So what do you do when you're finally seated in the examining room waiting for your turn with the doctor? When the doctor is my chatty orthodpaedic surgeon with a P.A. system in his voice box, I listen.
Yesterday, my doctor told the patient in the room to my right to take a double dose of vitamin B6 every day to greatly improve a mild case of carpel tunnel. He explained that B6 is a soluble vitamin and gets flushed out of the body, so you can't overdose on it.
In the room to my left, he told the patient to buy a support brace at a Walgreen's or CVS pharmacy. The braces are cheaper than at a medical supply store, and the pharmacies have a better selection.
When he came into my room and looked at my MRI pictures, he showed me the large cyst inside the back of my knee and the place where my knee is damaged, which explains why I'm in pain. I opted to try again to impress some Universe entity to heal my knee in lieu of surgery. I can be so impressively positive to attract my Good! You'll see!
He also told me that the growth he removed from my thumb in March, which has now grown back, is likely cancerous and needs to be removed and sent to pathology. Yikes! I'm falling apart!
Pat saw them first--the support braces today in Walgreen's while we were waiting for my prescription for a sleep medication to be filled. It seems my body has decided to remain in a 24/7 state of vigilance, reducing me with my already-brillo pad personality into a red-eyed, fussy baby.
While we looked at the dozens of braces on display, I decided it might help me walk in a straight line if I wore a brace on my injured knee. My doctor was so right! The knee braces came in every size and style for every type of injury except mine. We guessed what size my knee was and decided on a long black support brace with steel sides and a hole in the front where my knee can peek out to see where it's going.

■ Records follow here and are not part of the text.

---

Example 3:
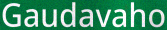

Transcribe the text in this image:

Gaudavaho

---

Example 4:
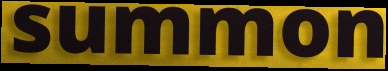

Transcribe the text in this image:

summon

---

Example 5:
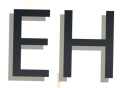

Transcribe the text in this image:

EH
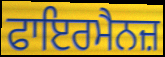
ਫਾਇਰਮੈਨਜ਼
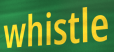
whistle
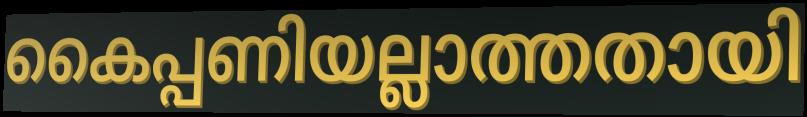
കൈപ്പണിയല്ലാത്തതായി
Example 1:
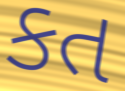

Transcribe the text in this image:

કત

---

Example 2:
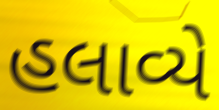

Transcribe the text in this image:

હલાવ્યે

But then I couldn't just walk away from that wall full of braces! After all, I need a brace around my waist to support my aching back and braces for both hands to support my arthritic thumbs. My knee got messed up after I twisted my ankle, which still hurts, so I need a support for my ankle. I really need a cane, but then I'd still have to walk. Actually, I could forget the braces and cane if I could just glide around in a motorized wheelchair.

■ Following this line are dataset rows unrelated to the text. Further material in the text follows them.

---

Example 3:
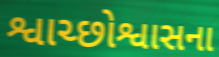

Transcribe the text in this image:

શ્વાચ્છોશ્વાસના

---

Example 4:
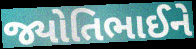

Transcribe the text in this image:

જ્યોતિભાઈને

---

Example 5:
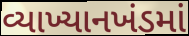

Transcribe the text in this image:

વ્યાખ્યાનખંડમાં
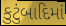
કુટુંબાદિમાં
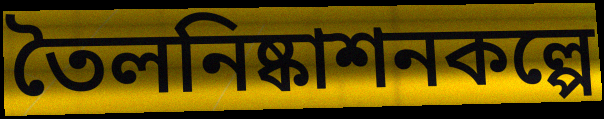
তৈলনিষ্কাশনকল্পে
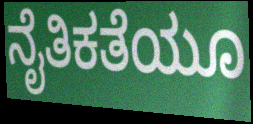
ನೈತಿಕತೆಯೂ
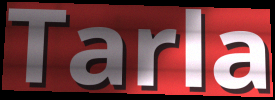
Tarla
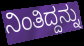
ನಿಂತಿದ್ದನ್ನು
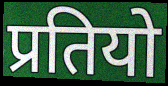
प्रतियो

And then I remembered taking my slow-walking mother to the mall one day years ago to buy her an Easter dress. I was in a hurry, so I put her in a wheelchair so I could whizz her in and out of dozens of stores to find her the perfect dress. She was so embarrassed to be in a wheelchair, she asked me to please put a paper bag over her head in case we passed someone she knew.
That memory made me realize that while I'm perfectly comfortable telling friends that I have leukemia, knowing I still look healthy and vibrant (for my age!), I'm not emotionally ready to display any of my infirmities. I guess I don't hurt so much after all!